Ministro aposentado do Supremo, o hoje advogado Ayres Britto discorda. Ele ponderou que, em alguns casos, a jurisprudência pode estar ultrapassada. “Em princípio, a observância dos precedentes serve à previsibilidade dos julgamentos e ao princípio da segurança jurídica. Mas não podemos exagerar no culto aos precedentes, pois os precedentes são um olhar para trás e a vida é um olhar para frente”.

Protagonismo e crise
Os debates também giraram em torno do momento de crise e sua relação com o Poder Judiciário. Se os profissionais do direito concordam que a Justiça tornou-se protagonista na vida do país, não há consenso sobre os efeitos que essa situação pode trazer para a socidade.

No diagnóstico do ministro Fracisco Rezek, aposentado do Supremo Tribunal Federal, o desaguar dos problemas no Judiciário é inevitável e respaldado pela ordem constitucional brasileira, que “dá à Justiça prerrogativas que nenhum país do outro mundo conhece. Isso vai subsistir por muito tempo e não dá para dizer com segurança que seja uma coisa ruim”.

Entretanto, pouca coisa deve mudar a partir de sua avaliação. “O Legislativo não tem podido encontrar tempo e energia para cuidar da sua tarefa principal, que é legislar, e com propriedade. As prioridades da classe política neste momento são inteiramente outras, a começar pela sobrevivência, pela salvação da própria pele”, disse.

Para Eduardo Mendonça, o protagonismo excessivo pode, no futuro, desgastar a imagem do Supremo. Ele detalhou que o fato de a corte ter que analisar temas complexos, às vezes com pouca informação ou tendo que lidar com demandas não atendidas de outros poderes, pode corroer o tribunal politicamente — isso porque a sociedade começa a esperar que ele resolva os problemas.

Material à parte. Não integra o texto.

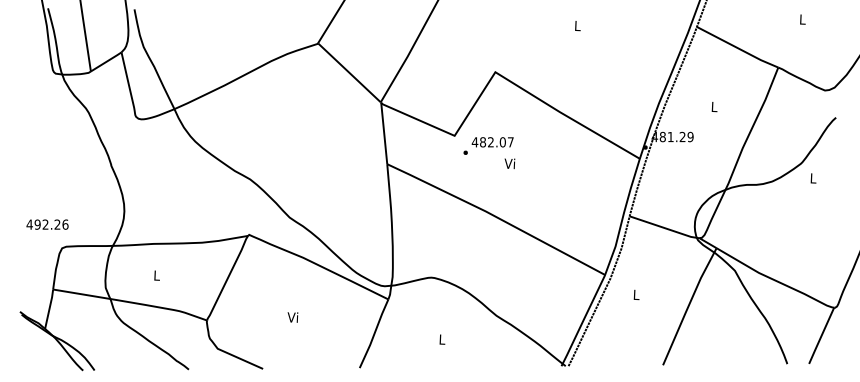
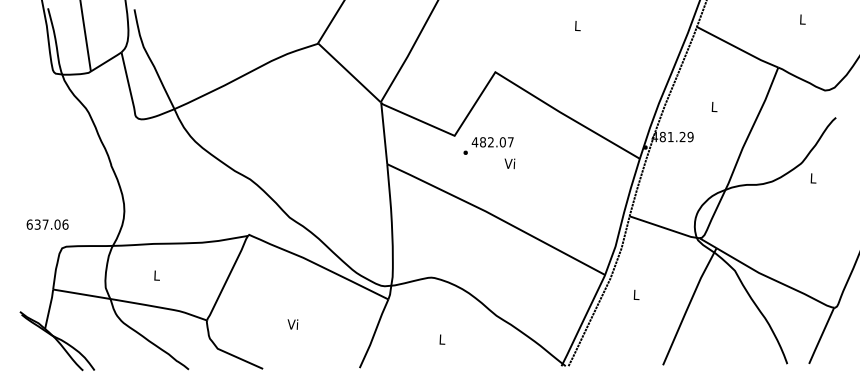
text at (43, 224): 492.26 -> 637.06
text at (292, 317) position: (292, 317) -> (292, 324)
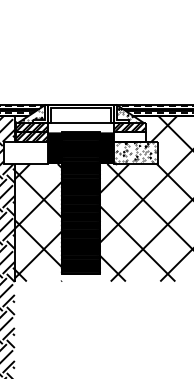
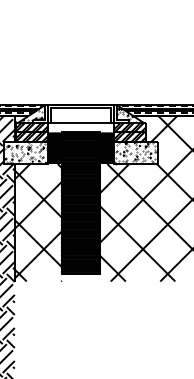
hatch at (129, 136): none -> present
hatch at (25, 153): none -> present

Mendonça também criticou o que chamou de “cultura de independência judicial” e solução é uma mudança cultural. “Independência judicial é o juiz poder pensar o que ele quiser e não poder decidir tudo novamente para fazer a Justiça da cabeça dele. E jurisdição é um serviço público e tem que ser organizado. Quando uma parte chega no Judiciário e tem uma resposta e, outra, com o mesmo problema, tem outra resposta, não é Justiça.”

Presidente da Aasp, o criminalista Leonardo Sica identifica uma “crise de legalidade” causada pelo protagonismo do Judiciário em conjunto com uma ação política com o propósito de minar o Direito de Defesa. Ele vê a criação de um “novo Leviatã”, por meio de uma “perene cruzada Judiciária” e das 10 medidas encampadas pelo Ministério Público Federal. Em sua opinião,

Sica destacou ainda que o Judiciário deve ser comedido em suas ações, sob pena de ferir o Estado Democrático de Direito. Exemplo disso, explicou, são os problemas enfrentados pela Justiça atualmente, como o aumento da população carcerária, por causa da política de combate às drogas assumida no passado.

O ministro Teori Zavascki, do STF, reconhece a crise de legalidade, mas culpa a inversão de valores pela situação. “Às vezes, as pessoas que obedecem as leis são taxadas pejorativamente”, opinou.